● Excerpted text:
"""
Main types of heat treatment for steel
Date:2025-06-04View:97Tags:Boier tube,Alloy steel pipe,ASTM A106 steel pipe
1. Annealing
Purpose: Reduce hardness, improve plasticity and toughness; eliminate internal stress; refine grains; improve machinability; prepare for subsequent heat treatment (such as quenching).
Process: Heat the steel to an appropriate temperature at or below the critical point (above Ac1 or Ac3), keep it warm for a sufficient time, and then cool it slowly (usually with the furnace).
Main types:
Full annealing: Heat to 30-50°C above Ac3, keep it warm and cool it with the furnace. Mainly used for hypoeutectoid steel to completely recrystallize the structure, refine the grains, and soften it fully.
Spheroidizing annealing: Heat to around Ac1 (slightly above or below), keep it warm for a long time or cool it slowly to spheroidize the carbides in the steel. Mainly used for hypereutectoid steel (such as tool steel, bearing steel), reduce hardness, improve toughness, and improve machinability.
Stress relief annealing: Heating to below Ac1 (usually 500-650°C), keeping warm and then slowly cooling. The main purpose is to eliminate residual internal stress in castings, forgings, welds or cold-worked parts, stabilize the size, and prevent deformation and cracking.
Recrystallization annealing: Heating to above the recrystallization temperature (usually 650-700°C), keeping warm and then air cooling or furnace cooling. It is used for steel after cold deformation to eliminate work hardening and restore plasticity and toughness.
Organization change: Obtain a structure close to equilibrium (such as pearlite, ferrite + spheroidal cementite).
2. Normalizing
Purpose: Refine the grains and make the structure uniform; improve the comprehensive mechanical properties (strength, toughness); eliminate the network carbides in hypereutectoid steel to prepare for spheroidizing annealing or quenching; improve the machinability of low-carbon steel; sometimes it can be used as the final heat treatment.
Process: Heat the steel to 30-50°C above Ac3 (hypoeutectoid steel) or Accm (hypereutectoid steel), keep it warm for an appropriate time, and then cool it in still or slightly flowing air.
Features: Cooling rate is faster than annealing and slower than quenching. The obtained structure is finer than annealing (sorbite), and the strength and hardness are slightly higher than annealing.
Application: Widely used in structural steel, low and medium carbon steel forgings, castings, as a preliminary heat treatment or final heat treatment.
"""
● Action item A: Give again the part of the steel heat treatment text from "Process: Heat the steel to an" up to and including "with the furnace).".
● Action item B:
Answer these questions from the steel heat treatment text:
(i) What temperature range is usually used for stress relief annealing?
(ii) In what is the steel cooled during normalizing?
(iii) For what kind of steel is spheroidizing annealing mainly used?

● Recorded information:
"""
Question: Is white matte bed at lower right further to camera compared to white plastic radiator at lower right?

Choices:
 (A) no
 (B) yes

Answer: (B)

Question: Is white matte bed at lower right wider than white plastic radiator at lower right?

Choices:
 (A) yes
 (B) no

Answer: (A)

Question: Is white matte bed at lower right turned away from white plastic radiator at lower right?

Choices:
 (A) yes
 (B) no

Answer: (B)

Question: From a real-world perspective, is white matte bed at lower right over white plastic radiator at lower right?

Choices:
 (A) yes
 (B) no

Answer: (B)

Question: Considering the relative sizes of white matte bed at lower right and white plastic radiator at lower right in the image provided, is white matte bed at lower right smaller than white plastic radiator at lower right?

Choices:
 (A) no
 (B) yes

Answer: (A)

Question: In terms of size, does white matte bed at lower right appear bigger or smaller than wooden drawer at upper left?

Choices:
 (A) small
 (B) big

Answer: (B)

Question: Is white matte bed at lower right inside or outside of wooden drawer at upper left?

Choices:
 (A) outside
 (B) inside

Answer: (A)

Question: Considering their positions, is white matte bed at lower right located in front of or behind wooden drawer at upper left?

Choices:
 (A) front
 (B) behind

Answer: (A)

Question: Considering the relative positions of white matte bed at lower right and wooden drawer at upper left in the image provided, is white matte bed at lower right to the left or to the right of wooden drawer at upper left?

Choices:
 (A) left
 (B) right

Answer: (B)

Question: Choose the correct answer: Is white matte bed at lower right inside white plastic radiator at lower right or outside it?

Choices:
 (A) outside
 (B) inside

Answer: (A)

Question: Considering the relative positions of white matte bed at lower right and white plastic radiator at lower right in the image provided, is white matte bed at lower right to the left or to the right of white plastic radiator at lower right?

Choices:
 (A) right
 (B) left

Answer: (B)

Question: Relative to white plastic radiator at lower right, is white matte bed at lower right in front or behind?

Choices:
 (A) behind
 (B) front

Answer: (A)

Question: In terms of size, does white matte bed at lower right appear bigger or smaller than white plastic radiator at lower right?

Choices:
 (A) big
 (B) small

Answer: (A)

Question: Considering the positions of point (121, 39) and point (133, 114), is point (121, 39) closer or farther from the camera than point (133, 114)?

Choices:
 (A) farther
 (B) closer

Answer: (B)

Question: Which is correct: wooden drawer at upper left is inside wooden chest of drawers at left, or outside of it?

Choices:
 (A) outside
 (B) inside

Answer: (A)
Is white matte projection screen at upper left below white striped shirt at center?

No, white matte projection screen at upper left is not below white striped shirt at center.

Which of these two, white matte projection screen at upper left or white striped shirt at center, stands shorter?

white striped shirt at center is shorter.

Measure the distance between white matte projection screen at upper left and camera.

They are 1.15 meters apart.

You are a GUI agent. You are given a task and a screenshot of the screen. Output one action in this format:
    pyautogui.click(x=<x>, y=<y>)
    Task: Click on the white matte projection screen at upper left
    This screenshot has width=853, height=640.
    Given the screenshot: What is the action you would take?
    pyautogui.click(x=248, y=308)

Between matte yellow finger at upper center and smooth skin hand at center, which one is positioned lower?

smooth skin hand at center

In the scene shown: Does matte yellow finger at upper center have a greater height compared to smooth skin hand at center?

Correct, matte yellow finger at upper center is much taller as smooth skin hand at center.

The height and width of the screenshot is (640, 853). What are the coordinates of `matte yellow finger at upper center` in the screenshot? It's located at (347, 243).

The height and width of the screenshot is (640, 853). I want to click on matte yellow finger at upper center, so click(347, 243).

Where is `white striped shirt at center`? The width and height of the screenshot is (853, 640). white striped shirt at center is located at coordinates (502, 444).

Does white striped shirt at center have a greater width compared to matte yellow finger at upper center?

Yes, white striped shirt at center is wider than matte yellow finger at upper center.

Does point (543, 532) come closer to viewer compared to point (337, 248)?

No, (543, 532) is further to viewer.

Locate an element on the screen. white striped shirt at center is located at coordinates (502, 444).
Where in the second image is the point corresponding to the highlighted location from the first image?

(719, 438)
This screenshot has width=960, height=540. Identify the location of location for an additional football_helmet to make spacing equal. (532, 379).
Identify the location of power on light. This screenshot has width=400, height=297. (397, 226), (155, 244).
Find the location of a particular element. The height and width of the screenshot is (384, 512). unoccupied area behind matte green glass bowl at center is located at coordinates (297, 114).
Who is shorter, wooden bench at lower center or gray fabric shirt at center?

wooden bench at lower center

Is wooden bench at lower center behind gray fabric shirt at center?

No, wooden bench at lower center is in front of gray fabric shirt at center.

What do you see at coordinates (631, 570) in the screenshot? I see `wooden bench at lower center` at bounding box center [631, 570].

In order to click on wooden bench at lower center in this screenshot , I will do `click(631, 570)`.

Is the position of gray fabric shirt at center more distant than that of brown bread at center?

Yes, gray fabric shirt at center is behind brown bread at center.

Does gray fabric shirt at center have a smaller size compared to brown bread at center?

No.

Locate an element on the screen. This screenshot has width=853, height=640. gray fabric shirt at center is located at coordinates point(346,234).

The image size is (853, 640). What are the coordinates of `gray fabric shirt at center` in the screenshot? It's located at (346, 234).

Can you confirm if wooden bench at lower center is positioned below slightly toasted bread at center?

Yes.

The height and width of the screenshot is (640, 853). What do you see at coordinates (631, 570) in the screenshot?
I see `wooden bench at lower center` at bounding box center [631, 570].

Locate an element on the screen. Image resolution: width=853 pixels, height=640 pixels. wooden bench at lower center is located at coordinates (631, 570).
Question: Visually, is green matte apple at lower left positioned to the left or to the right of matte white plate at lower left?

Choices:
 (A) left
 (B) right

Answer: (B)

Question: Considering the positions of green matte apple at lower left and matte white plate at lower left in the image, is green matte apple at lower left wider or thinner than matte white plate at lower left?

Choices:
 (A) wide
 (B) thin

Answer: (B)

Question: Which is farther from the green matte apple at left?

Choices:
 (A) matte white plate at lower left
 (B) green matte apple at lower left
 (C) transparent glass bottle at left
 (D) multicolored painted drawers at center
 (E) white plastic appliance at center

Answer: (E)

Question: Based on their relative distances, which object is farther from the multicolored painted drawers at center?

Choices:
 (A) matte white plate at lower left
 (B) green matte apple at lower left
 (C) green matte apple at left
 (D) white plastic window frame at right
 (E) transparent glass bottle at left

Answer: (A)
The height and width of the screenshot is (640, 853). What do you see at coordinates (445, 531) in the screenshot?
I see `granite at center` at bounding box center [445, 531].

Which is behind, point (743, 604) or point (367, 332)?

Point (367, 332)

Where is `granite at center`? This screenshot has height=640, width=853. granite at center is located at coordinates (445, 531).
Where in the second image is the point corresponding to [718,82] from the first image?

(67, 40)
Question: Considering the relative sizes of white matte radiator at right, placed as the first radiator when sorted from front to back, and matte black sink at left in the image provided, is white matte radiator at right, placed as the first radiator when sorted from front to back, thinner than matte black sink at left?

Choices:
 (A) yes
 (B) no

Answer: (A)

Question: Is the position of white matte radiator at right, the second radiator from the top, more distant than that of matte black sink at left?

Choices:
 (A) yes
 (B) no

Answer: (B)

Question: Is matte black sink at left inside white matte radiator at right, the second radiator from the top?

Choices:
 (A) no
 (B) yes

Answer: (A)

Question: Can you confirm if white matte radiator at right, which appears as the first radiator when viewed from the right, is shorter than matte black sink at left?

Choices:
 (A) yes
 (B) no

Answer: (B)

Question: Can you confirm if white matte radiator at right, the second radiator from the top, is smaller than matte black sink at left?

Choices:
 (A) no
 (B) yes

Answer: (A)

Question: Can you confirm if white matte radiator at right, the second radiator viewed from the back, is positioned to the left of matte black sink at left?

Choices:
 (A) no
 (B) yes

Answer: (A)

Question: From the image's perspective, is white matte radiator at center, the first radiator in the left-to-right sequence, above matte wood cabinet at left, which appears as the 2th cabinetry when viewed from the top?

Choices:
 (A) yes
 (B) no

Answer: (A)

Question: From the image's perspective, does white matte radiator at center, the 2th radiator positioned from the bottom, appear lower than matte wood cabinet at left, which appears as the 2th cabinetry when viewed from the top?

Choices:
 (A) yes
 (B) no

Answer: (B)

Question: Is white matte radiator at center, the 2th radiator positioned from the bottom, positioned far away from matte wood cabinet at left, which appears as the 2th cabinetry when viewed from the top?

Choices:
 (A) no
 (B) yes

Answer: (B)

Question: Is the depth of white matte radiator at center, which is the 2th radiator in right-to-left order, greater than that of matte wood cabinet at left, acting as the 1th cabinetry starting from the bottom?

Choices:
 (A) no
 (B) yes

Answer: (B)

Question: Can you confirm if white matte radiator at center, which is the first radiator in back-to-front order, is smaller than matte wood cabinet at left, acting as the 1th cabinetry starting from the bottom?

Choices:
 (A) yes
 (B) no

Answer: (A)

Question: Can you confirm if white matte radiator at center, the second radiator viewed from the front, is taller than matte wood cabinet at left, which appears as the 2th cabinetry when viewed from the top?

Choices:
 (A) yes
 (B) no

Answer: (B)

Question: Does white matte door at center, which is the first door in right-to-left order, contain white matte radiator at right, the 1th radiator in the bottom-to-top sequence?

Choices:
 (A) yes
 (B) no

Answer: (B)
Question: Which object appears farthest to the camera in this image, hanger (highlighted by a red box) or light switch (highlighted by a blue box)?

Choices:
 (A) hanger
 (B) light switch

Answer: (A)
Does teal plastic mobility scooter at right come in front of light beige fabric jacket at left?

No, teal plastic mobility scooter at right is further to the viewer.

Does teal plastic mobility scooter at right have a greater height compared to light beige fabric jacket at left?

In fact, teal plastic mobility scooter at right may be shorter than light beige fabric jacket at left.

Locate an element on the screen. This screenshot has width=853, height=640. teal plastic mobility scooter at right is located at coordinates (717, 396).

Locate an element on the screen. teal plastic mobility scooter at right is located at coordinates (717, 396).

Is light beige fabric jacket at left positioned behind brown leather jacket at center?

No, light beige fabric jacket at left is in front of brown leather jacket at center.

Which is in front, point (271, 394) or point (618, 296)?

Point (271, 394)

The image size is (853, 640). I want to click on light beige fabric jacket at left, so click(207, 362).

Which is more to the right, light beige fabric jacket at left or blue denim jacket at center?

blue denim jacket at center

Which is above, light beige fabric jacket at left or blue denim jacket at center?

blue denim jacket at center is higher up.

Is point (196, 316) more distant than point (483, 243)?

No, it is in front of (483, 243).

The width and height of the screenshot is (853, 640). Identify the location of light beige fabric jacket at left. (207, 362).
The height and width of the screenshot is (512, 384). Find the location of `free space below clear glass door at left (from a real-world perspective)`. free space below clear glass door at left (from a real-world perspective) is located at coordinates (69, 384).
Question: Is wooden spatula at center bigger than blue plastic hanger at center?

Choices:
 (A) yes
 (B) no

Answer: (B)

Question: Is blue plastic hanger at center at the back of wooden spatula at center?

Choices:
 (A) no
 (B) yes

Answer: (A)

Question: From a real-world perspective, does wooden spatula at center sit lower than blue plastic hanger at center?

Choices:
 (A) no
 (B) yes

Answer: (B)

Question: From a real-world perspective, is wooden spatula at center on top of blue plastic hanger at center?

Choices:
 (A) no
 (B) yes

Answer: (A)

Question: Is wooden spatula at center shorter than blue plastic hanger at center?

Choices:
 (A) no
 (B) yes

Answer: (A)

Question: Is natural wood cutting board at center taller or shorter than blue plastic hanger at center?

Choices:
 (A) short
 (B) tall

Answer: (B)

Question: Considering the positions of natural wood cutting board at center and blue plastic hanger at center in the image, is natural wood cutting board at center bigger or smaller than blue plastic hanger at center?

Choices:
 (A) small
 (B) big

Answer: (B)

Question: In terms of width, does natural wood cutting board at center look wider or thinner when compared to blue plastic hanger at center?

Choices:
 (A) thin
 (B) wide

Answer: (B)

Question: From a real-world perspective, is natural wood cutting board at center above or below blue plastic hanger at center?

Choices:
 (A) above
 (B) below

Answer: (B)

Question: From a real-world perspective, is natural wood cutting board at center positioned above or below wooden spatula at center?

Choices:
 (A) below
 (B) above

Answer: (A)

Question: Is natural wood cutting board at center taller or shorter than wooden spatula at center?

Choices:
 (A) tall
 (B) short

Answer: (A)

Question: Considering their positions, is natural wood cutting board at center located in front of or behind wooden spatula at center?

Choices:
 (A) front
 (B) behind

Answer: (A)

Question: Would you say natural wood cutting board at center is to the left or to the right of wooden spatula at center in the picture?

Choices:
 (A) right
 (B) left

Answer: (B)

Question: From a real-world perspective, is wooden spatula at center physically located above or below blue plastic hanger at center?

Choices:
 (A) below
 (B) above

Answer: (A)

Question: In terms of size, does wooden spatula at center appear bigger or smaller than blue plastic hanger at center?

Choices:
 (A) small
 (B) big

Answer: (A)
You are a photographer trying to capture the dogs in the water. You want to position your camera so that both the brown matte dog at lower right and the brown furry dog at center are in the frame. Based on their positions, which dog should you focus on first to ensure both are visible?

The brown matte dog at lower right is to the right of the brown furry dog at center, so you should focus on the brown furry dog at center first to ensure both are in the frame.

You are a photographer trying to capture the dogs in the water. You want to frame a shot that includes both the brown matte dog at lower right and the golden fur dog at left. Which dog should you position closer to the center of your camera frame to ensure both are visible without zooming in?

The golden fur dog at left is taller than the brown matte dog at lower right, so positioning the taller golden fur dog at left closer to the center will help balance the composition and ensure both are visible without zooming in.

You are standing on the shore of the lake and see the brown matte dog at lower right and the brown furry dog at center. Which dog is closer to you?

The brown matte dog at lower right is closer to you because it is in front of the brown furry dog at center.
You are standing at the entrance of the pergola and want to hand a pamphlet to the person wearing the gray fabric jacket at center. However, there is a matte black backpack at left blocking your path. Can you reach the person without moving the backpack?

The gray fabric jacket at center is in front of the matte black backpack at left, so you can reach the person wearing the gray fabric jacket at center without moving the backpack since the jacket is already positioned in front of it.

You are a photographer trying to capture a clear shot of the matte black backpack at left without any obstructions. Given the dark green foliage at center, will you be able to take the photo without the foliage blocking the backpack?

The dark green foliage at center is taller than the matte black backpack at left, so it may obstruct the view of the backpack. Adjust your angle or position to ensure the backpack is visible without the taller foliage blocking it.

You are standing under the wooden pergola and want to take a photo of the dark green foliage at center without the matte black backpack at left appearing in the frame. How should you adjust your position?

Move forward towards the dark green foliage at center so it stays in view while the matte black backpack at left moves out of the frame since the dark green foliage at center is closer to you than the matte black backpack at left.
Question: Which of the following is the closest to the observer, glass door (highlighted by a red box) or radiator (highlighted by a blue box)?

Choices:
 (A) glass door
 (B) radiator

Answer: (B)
"""
● Your solution A:
Process: Heat the steel to an appropriate temperature at or below the critical point (above Ac1 or Ac3), keep it warm for a sufficient time, and then cool it slowly (usually with the furnace).

● Your solution B:
(i) 500-650°C
(ii) In still or slightly flowing air
(iii) Hypereutectoid steel, such as tool steel and bearing steel